Exercise objective:
Below are some entries. Copy each line that holds the string "Access".

[Stored data]
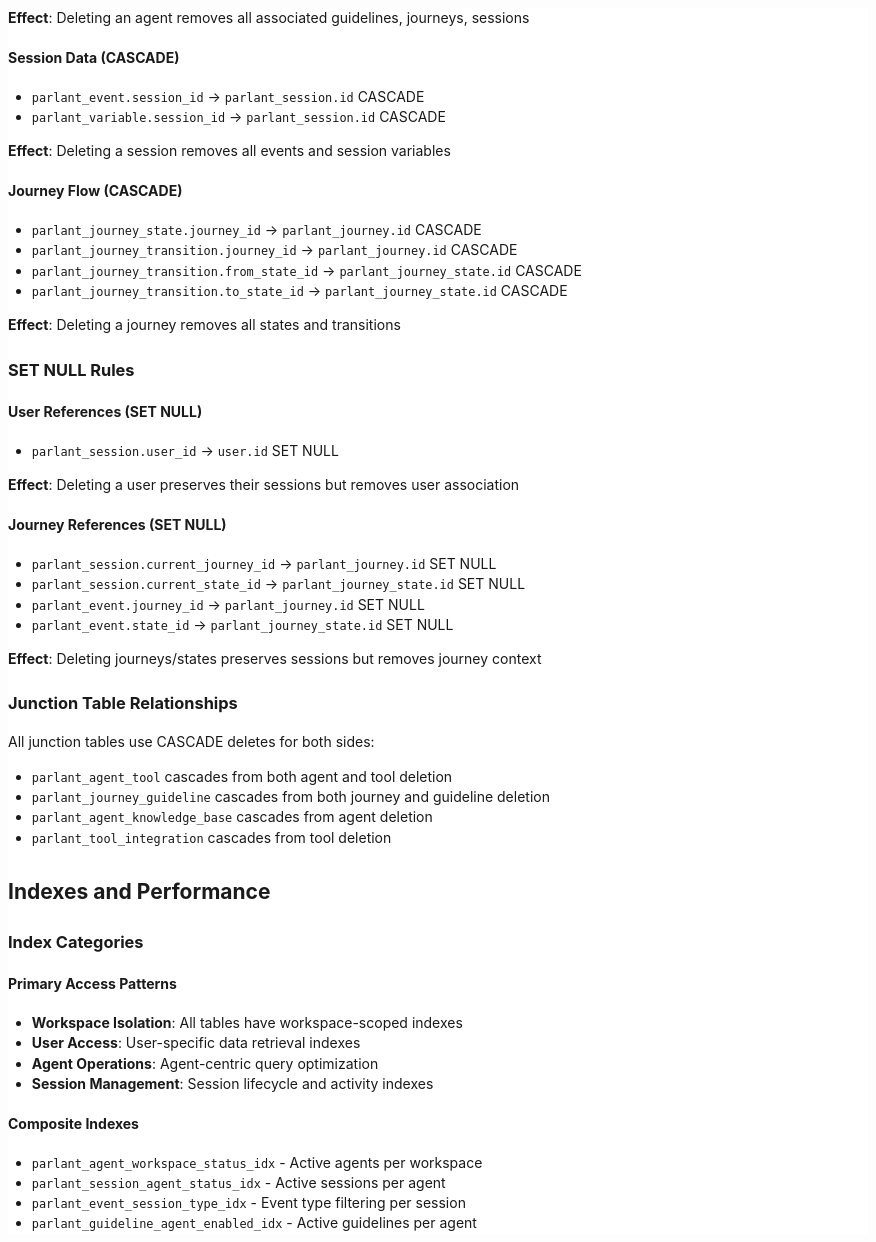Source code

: **Effect**: Deleting an agent removes all associated guidelines, journeys, sessions

#### Session Data (CASCADE)
- `parlant_event.session_id` → `parlant_session.id` CASCADE
- `parlant_variable.session_id` → `parlant_session.id` CASCADE

**Effect**: Deleting a session removes all events and session variables

#### Journey Flow (CASCADE)
- `parlant_journey_state.journey_id` → `parlant_journey.id` CASCADE
- `parlant_journey_transition.journey_id` → `parlant_journey.id` CASCADE
- `parlant_journey_transition.from_state_id` → `parlant_journey_state.id` CASCADE
- `parlant_journey_transition.to_state_id` → `parlant_journey_state.id` CASCADE

**Effect**: Deleting a journey removes all states and transitions

### SET NULL Rules

#### User References (SET NULL)
- `parlant_session.user_id` → `user.id` SET NULL

**Effect**: Deleting a user preserves their sessions but removes user association

#### Journey References (SET NULL)
- `parlant_session.current_journey_id` → `parlant_journey.id` SET NULL
- `parlant_session.current_state_id` → `parlant_journey_state.id` SET NULL
- `parlant_event.journey_id` → `parlant_journey.id` SET NULL
- `parlant_event.state_id` → `parlant_journey_state.id` SET NULL

**Effect**: Deleting journeys/states preserves sessions but removes journey context

### Junction Table Relationships

All junction tables use CASCADE deletes for both sides:
- `parlant_agent_tool` cascades from both agent and tool deletion
- `parlant_journey_guideline` cascades from both journey and guideline deletion
- `parlant_agent_knowledge_base` cascades from agent deletion
- `parlant_tool_integration` cascades from tool deletion

## Indexes and Performance

### Index Categories

#### Primary Access Patterns
- **Workspace Isolation**: All tables have workspace-scoped indexes
- **User Access**: User-specific data retrieval indexes
- **Agent Operations**: Agent-centric query optimization
- **Session Management**: Session lifecycle and activity indexes

#### Composite Indexes
- `parlant_agent_workspace_status_idx` - Active agents per workspace
- `parlant_session_agent_status_idx` - Active sessions per agent
- `parlant_event_session_type_idx` - Event type filtering per session
- `parlant_guideline_agent_enabled_idx` - Active guidelines per agent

Answer:
#### Primary Access Patterns
- **User Access**: User-specific data retrieval indexes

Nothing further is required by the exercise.